The visitor did not condescend to reply until the door was shut, when, folding her arms, she stood looking at him with a fierce uncompromising aspect.
“I’ve come about that poor girl,” she said at last.
“About what poor girl?” said Tom Brough.
“That poor girl whose heart’s being broken up into tiny bits by you and him—her father,” cried Keziah, fiercely, “and I’ve come to know if you ain’t ashamed of yourself. There, hold your tongue, and listen to what I’ve got to say; I haven’t said anything to him at home, because it’s like talking to stone and marbles. But I’ve come to talk to you.”
“Talk away, then,” said Tom Brough, pleasantly.
“I’m going to,” said Keziah, angrily, “and don’t you think, Mr Brough, that you’re going to get rid of me like that, because you are not, so now then. This marriage can’t go on.”
“Why not?” said Tom Brough, offering a glass of wine, which was refused.
“Because I’m not going to see my darling that I’ve nursed and tended ever since she was a baby driven into her grave to please you. There, keep off—gracious, if the man isn’t mad!”

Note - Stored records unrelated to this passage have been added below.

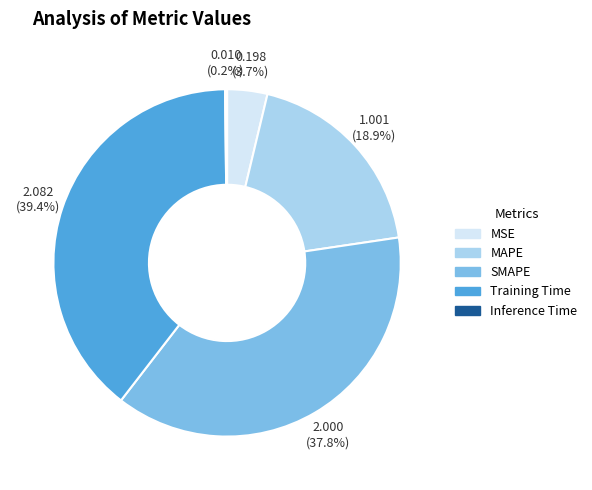

How much of the chart is everything except MAPE?

81.1%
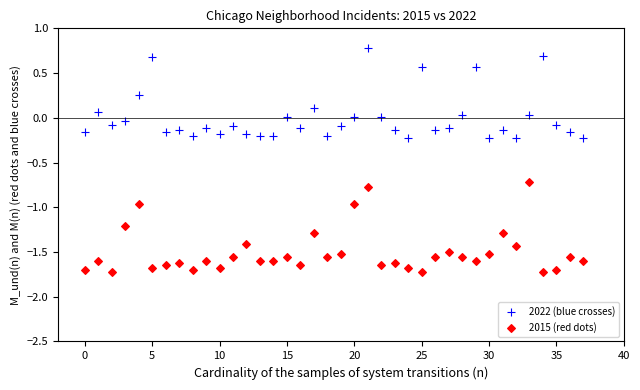

Across all data points, what is the range of Y values (max minus min)?

2.5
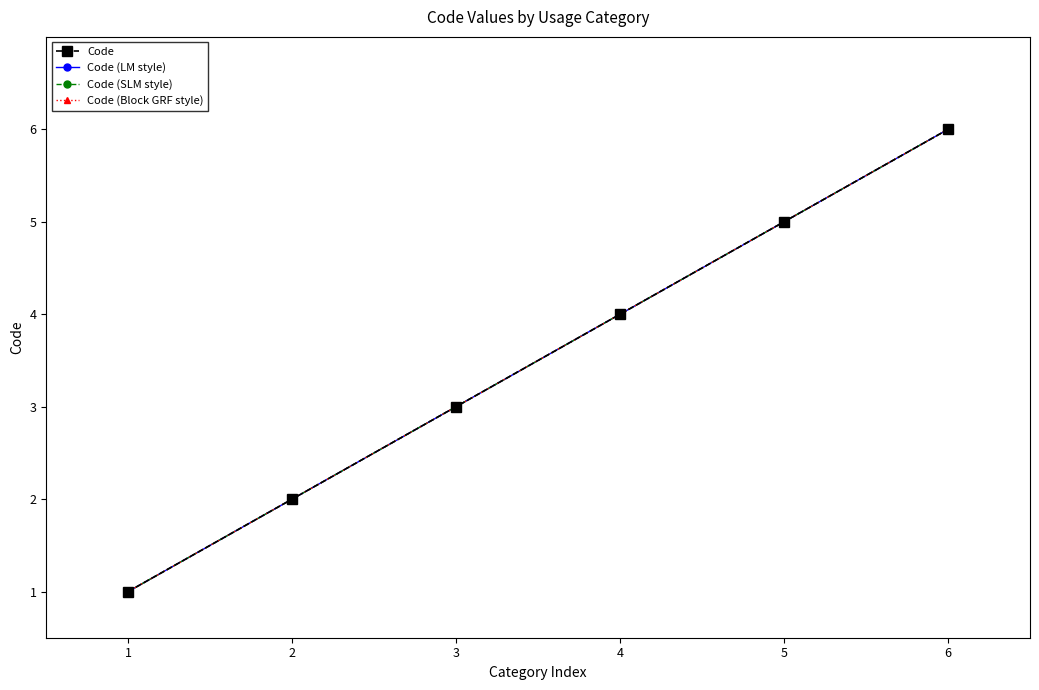

Read the Code (Block GRF style) value at 3.

3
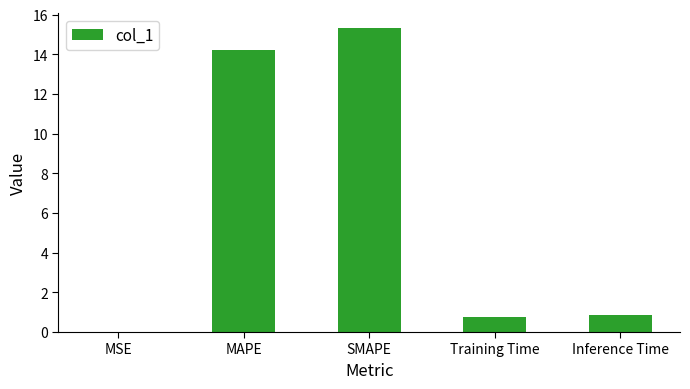

Which has a higher value, SMAPE or MAPE?

SMAPE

Keziah half shrieked the last words, for, leaping from his seat, Tom Brough made a rush at her, chased her round the table with an activity hardly to have been expected from one of his years, followed her out on to the landing as she hastily beat a retreat, down the stairs, along the passage, and caught her on the door-mat, where, after a sharp scuffle, he succeeded in imprinting a couple of sounding kisses upon her cheek before she got the door open, and, panting and tumbled, rushed out nearly to the oversetting of Peter Pash, who, with his eye to the keyhole, had seen the chase in part, heard the scuffle in full, and now stood gazing grandly at the panting object of his affections.
“Keziah!” he exclaimed at length, “I thought better of you.”